Dad’s jaw locked. His fists closed. I was pretty sure he was going to punch the demon in the face.
“Please.” That one word, from my father’s mouth almost sent me to my knees.
The demon’s expression didn’t change. “Better,” he said, as if my dad were a dog that had remembered to heel.
NowIwanted to punch him in the face.
“This has been fated. When you agreed that your soul could be used to keep Ordinary safe. To keep me trapped here, in this stone. You knew giving me your soul meant I had full control of it.”
Dad didn’t say anything. And that scared the pants off of me.

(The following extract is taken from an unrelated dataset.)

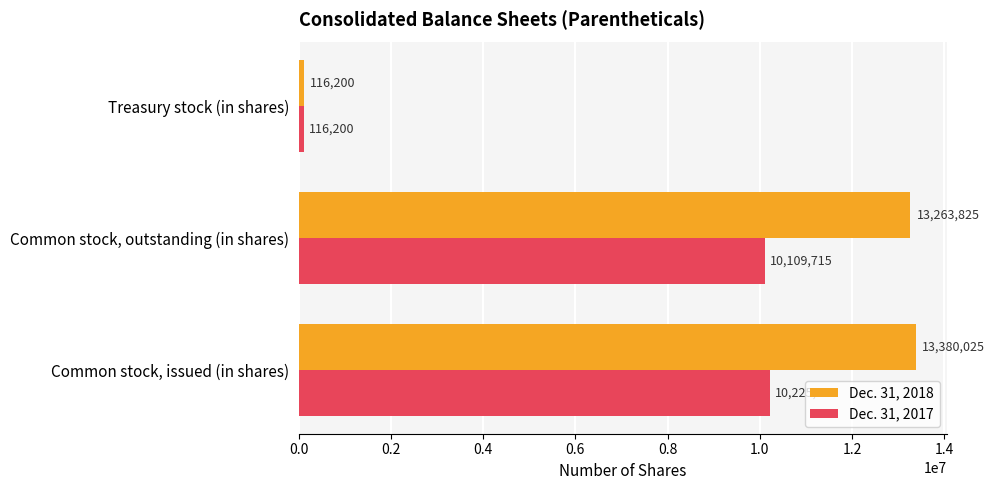

How many series are shown in this chart?

2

“But I am a reasonable man.” The demon turned to me, and I knew he was neither reasonable nor a man.
“You will come to understand that I always have my best interest in mind. Always, Delaney Reed. Therefore, you now find yourself in the unique position of my services. In exchange, of course, for your services.”
“For my soul.” I didn’t have to ask. Hello, this was a demon I was dealing with. Souls were the only thing they traded in. The only thing they wanted.